▸ Data provided:
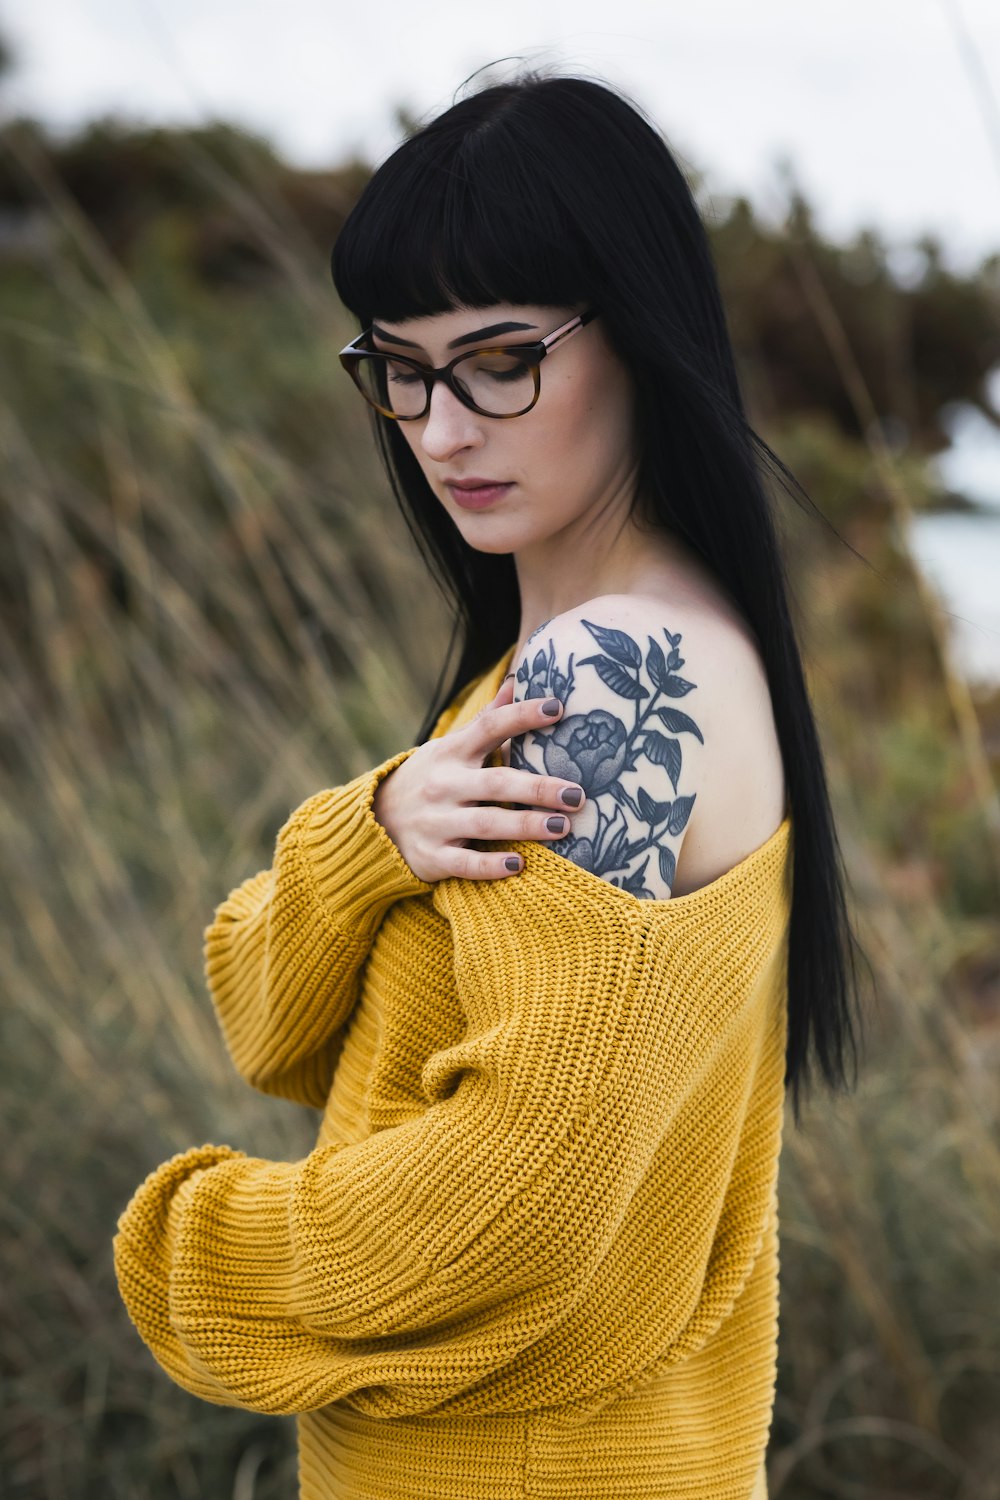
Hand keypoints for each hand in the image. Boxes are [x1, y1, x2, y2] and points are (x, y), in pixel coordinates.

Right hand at [372, 674, 586, 882]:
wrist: (376, 820)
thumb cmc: (432, 778)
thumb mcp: (452, 747)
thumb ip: (487, 720)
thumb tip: (518, 680)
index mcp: (453, 752)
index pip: (490, 727)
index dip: (523, 716)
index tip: (557, 708)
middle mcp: (445, 783)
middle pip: (497, 782)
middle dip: (538, 787)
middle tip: (577, 794)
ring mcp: (437, 821)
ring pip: (486, 822)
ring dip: (525, 824)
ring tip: (563, 826)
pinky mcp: (433, 856)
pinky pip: (464, 862)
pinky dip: (490, 865)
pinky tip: (518, 866)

▸ Problem: Each line of the data in which the string "thumb" appears needs to be copied.

▸ Exercise answer:
thumb cmc: (432, 778)
thumb mcp: (452, 747)
thumb ip: (487, 720)
thumb tip: (518, 680)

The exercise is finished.